[Text]
··········

Single by Kent

from the album Verkligen
- B-side: "Rödljus"; "En helt ny karriär";
- Released: 9 February 1996
- Genre: Alternative rock
- Length: 2:42
- Label: RCA Victor, BMG
- Songwriter(s): Joakim Berg, Martin Sköld
- Producer(s): Nille Perned

Kent singles chronology
| "Jag vill inte vara rädd" (1995) | "Kräm (så nära får ingen gå)" (1996) | "Halka" (1996) |

Music video
- "Kräm (så nära får ingen gå)" on YouTube

= Kräm (så nära får ingen gå) =

1996 single by Kent

"Kräm (så nära får ingen gå)" is a song by Swedish alternative rock band Kent. It was released on 9 February 1996 as the lead single from their second studio album, Verkligen. The CD single contains the B-sides, "Rödljus" and "En helt ny karriär". These two tracks were recorded, produced and mixed by Kent and Heikki Kiviaho, and were later released on the compilation B-sidor 95–00 in 2000.

The song peaked at number four in Sweden, becoming the band's first single to chart.

··········

[Data excerpt]

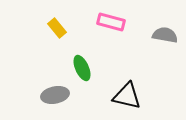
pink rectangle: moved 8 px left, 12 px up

··········

[Directions]
Resume the article on the Kent single "Kräm (så nära får ingen gå)" from where it stops. The listing has nothing to do with this.

[Output below]
==Track listing==

| No. | Title | Music | Length |
|---|---|---|---|
| 1. | "Kräm (så nära får ingen gå)" (Cream (No One Is Allowed That Close)) | Joakim Berg, Martin Sköld | 2:42 |
| 2. | "Rödljus" (Red Lights) | Berg | 3:41 |
| 3. | "En helt ny karriär" (A Brand New Career) | Berg | 4:09 |

==Charts==
===Weekly charts===

Weekly chart performance for "Kräm (så nära får ingen gå)"
| Chart (1996) | Peak position |
|---|---|
| Sweden (Sverigetopplistan) | 4 |

===Year-end charts===

Year-end chart performance for "Kräm (så nära får ingen gå)"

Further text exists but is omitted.